Background: efficient strategies are needed to provide specialist advice in nursing homes to ensure quality medical care. We describe a case conference intervention involving a multidisciplinary team of health professionals.
Objectives: to evaluate the impact of multidisciplinary case conferences on the appropriateness of medications and on patient behaviours in high-level residential aged care facilities.
Design: cluster-randomised controlled trial.
Setting: ten high-level aged care facilities.
Participants: 154 residents with medication problems and/or challenging behaviours were selected for case conference by residential care staff.
Intervention: two multidisciplinary case conferences involving the resident's general practitioner, a geriatrician, a pharmacist and residential care staff were held at the nursing home for each resident.
Measurements: outcomes were assessed at baseline and 3 months. The primary outcome was the Medication Appropriateness Index (MAI). The behaviour of each resident was assessed via the Nursing Home Behaviour Problem Scale.

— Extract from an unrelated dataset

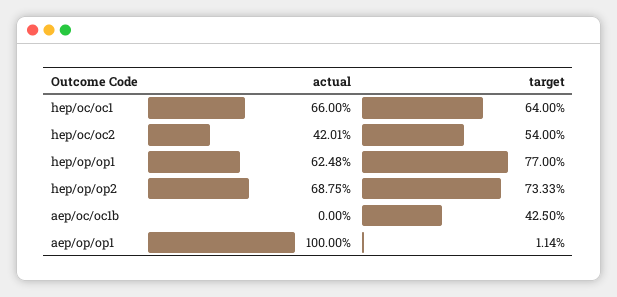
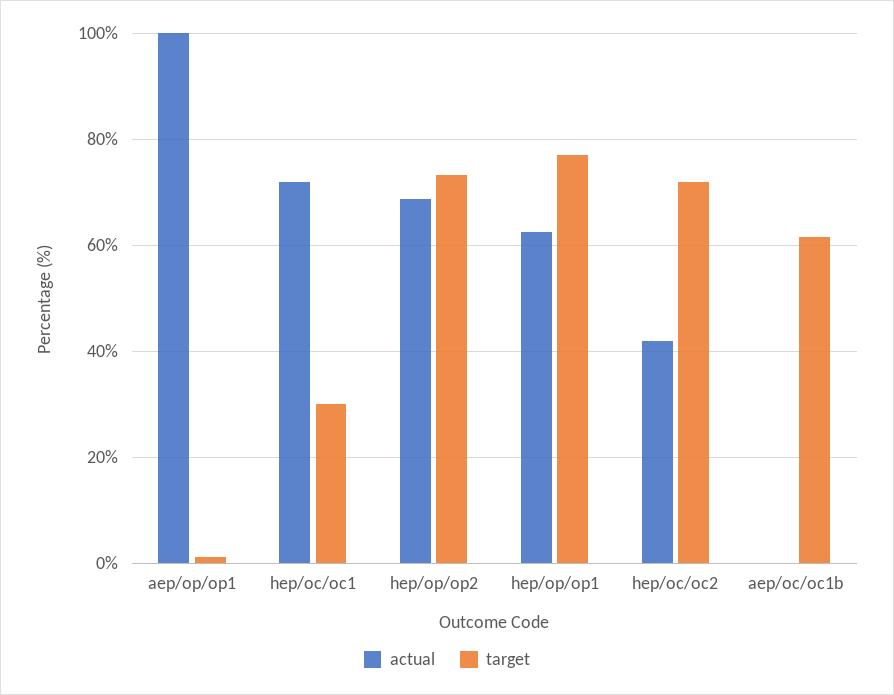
actual, hep/oc/oc1: 66 -> 72
target, hep/oc/oc1: 64 -> 30
target, hep/oc/oc2: 54 -> 72
target, aep/oc/oc1b: 42.5 -> 62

Results: 45 residents died before follow-up. Medication appropriateness improved in the intervention group [MAI mean change 4.1, 95% confidence interval (CI) 2.1-6.1] compared with the control group (MAI mean change 0.4, 95% CI -0.4-1.2; P < 0.001). There was a significant reduction in the MAI for benzodiazepines (mean change control -0.38, 95% CI -1.02-0.27 versus intervention 0.73, 95% CI 0.16-1.30; P = 0.017). Resident behaviours were unchanged after the intervention and the improved medication appropriateness did not extend to other residents in the facility.
Conclusion: multidisciplinary case conferences in nursing homes can improve care. Outreach specialist services can be delivered without direct patient contact and achieve improvements in prescribing.